• [What needs to be done]: Rewrite the portion of the text on the naming of the autonomic system that begins at the words "The term sympathetic" and stops after "the sympathetic division of the autonomic system.", putting "spine" in place of "vertebral column".

• [Text for analysis]:
------

Autonomic, from the Greek auto, self, and nomo, law: thus, "self-governing". We know now that the autonomic system is not self-governing, but back in 1898 when the word was coined by the English physiologist John Langely, it was thought that it operated independently of the CNS.
John Newport Langley 1852-1925
Langley also named the parasympathetic division of the autonomic system. Para is Greek for beside; Langley's coinage was based on the observation that parasympathetic nerves emerge from the brain and sacral segments of the spinal cord, and thus to either side of the regions of the cord from which sympathetic fibers arise (i.e. the thoracic and lumbar segments).
The term sympathetic was first used by the Danish anatomist Jacob Winslow in the early 1700's, but only in reference to the chain of ganglia that run along each side the vertebral column. A definition of sympathy used in medicine at the time was that of a relationship between organs in which the condition of one could effect the condition of others. The chain and its nerves were observed by Winslow to be involved in such "sympathies". Now called the sympathetic trunk, the chain ganglia are considered but one of the structural components of the sympathetic division of the autonomic system.
It wasn't until the 19th century, as a result of work done by a number of different anatomists and physiologists, that sympathetic took on its present anatomic and physiological meanings.

------

• [Given data]:
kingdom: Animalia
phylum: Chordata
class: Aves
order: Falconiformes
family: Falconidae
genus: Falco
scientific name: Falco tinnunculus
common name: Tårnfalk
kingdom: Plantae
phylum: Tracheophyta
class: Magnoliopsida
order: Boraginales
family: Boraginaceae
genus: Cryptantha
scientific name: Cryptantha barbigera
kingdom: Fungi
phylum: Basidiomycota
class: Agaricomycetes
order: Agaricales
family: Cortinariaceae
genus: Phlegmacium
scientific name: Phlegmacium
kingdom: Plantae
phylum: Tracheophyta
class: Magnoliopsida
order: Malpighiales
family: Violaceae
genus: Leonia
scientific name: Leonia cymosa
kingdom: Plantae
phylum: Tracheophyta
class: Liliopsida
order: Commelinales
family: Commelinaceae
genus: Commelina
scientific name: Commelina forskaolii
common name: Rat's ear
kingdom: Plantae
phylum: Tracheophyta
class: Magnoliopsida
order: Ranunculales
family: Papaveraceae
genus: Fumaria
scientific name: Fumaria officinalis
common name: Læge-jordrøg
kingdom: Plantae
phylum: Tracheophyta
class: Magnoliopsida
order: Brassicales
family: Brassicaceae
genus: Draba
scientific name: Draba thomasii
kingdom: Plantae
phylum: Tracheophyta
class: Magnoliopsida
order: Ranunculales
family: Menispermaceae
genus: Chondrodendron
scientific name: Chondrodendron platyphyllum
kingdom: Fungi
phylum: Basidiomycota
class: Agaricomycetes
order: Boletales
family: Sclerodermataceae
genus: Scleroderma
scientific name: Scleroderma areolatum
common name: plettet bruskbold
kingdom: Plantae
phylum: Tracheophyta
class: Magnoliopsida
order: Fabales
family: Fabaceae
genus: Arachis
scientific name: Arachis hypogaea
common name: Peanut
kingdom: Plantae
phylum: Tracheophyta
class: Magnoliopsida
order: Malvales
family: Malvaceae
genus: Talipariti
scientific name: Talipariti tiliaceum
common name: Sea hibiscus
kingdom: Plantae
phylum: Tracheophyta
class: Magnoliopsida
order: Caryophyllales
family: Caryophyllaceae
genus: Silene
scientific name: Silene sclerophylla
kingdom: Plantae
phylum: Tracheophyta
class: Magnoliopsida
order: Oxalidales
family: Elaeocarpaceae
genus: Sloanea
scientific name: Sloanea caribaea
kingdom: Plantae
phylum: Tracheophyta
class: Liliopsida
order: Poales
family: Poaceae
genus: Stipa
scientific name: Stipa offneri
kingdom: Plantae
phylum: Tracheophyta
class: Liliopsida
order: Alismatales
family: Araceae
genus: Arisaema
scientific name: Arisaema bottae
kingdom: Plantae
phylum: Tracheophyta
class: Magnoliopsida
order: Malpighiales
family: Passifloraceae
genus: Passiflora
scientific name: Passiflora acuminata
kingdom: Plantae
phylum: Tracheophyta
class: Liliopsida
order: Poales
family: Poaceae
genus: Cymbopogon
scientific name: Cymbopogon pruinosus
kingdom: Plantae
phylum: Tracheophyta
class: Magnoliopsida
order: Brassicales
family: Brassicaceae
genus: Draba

------

• [Solution for this exercise]:
The term sympathetic was first used by the Danish anatomist Jacob Winslow in the early 1700's, but only in reference to the chain of ganglia that run along each side the spine. A definition of sympathy used in medicine at the time was that of a relationship between organs in which the condition of one could effect the condition of others. The chain and its nerves were observed by Winslow to be involved in such "sympathies". Now called the sympathetic trunk, the chain ganglia are considered but one of the structural components of the sympathetic division of the autonomic system.